Construction output lifts by 2.4% in February: ONS 


Construction output jumped by 2.4% in February giving the sector the highest monthly cash boost, £15.6bn, since records began, says the Office for National Statistics. 

The rise was driven by private housing repair and maintenance and non-housing repairs, which lifted by 5% and 3.7%, respectively. 

It follows a 1.7% sector fall in January, with the monthly cash flowing into the industry in February the highest since the ONS began collecting this data in January 2010. 

“The increase was partially driven by a bounce back from the fall in January 2023, but also continued strength across repair and maintenance sectors,” says the ONS reporting anecdotal evidence from companies. 

It adds: “Many firms also noted an improvement of weather in February, which allowed them to get more work done.” 

Improvements in building work did not help the UK’s overall gross domestic product in February which showed no growth, as a 0.1% fall in the services sector and a 0.2% slide in production offset construction growth.  

A broader measure of the economy, saw UK GDP lift by 0.1% in the three months to February. 

Mather & Murray Financial advisor Samuel Mather-Holgate says: “With more people staying put rather than moving, we are seeing this reflected in the amount of money spent on private housing repair.  

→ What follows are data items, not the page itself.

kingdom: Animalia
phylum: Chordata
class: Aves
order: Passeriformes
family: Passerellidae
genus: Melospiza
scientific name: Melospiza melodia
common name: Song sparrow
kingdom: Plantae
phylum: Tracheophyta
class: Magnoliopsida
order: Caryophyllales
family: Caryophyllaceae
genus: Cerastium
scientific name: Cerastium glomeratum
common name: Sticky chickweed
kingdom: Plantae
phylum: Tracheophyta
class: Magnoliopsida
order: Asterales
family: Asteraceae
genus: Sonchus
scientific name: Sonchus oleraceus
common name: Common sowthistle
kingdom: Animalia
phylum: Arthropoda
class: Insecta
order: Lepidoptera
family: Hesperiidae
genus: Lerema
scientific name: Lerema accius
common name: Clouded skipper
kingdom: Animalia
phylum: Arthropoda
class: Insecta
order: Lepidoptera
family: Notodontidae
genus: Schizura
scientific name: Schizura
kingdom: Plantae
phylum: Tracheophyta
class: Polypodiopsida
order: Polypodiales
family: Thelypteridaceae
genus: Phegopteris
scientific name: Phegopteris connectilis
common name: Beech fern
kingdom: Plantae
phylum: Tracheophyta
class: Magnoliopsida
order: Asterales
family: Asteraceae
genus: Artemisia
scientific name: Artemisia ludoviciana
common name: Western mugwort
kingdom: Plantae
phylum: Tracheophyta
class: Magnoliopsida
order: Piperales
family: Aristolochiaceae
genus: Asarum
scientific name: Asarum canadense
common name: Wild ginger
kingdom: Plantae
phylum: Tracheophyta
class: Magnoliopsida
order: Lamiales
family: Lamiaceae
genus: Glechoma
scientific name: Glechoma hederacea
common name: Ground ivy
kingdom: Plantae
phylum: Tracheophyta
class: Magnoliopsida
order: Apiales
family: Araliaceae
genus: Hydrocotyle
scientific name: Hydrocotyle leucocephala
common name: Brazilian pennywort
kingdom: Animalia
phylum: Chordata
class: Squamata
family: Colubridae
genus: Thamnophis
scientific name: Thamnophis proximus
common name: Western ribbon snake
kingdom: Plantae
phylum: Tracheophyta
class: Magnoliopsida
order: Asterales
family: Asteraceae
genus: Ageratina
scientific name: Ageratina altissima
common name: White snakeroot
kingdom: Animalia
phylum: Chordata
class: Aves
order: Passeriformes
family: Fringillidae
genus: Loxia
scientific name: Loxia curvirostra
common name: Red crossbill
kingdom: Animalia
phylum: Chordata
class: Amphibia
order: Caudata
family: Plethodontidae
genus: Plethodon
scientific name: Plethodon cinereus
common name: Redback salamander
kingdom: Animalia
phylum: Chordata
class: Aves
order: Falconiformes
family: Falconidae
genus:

“The headline numbers are positive, but if we drill down into what makes up the top figures, we see the reasons for the increase.  

“The government should be striving to shift the balance onto new construction projects, but we have seen from their latest Budget that they are a party out of ideas as to how to stimulate this sector.” funder Graham Cox adds: “These increased construction output figures are a symptom of high mortgage costs.  

“Instead of moving and spending thousands on stamp duty, homeowners are staying put and spending money on extending and improving their current homes. This is another sign house prices have a long way to fall yet.”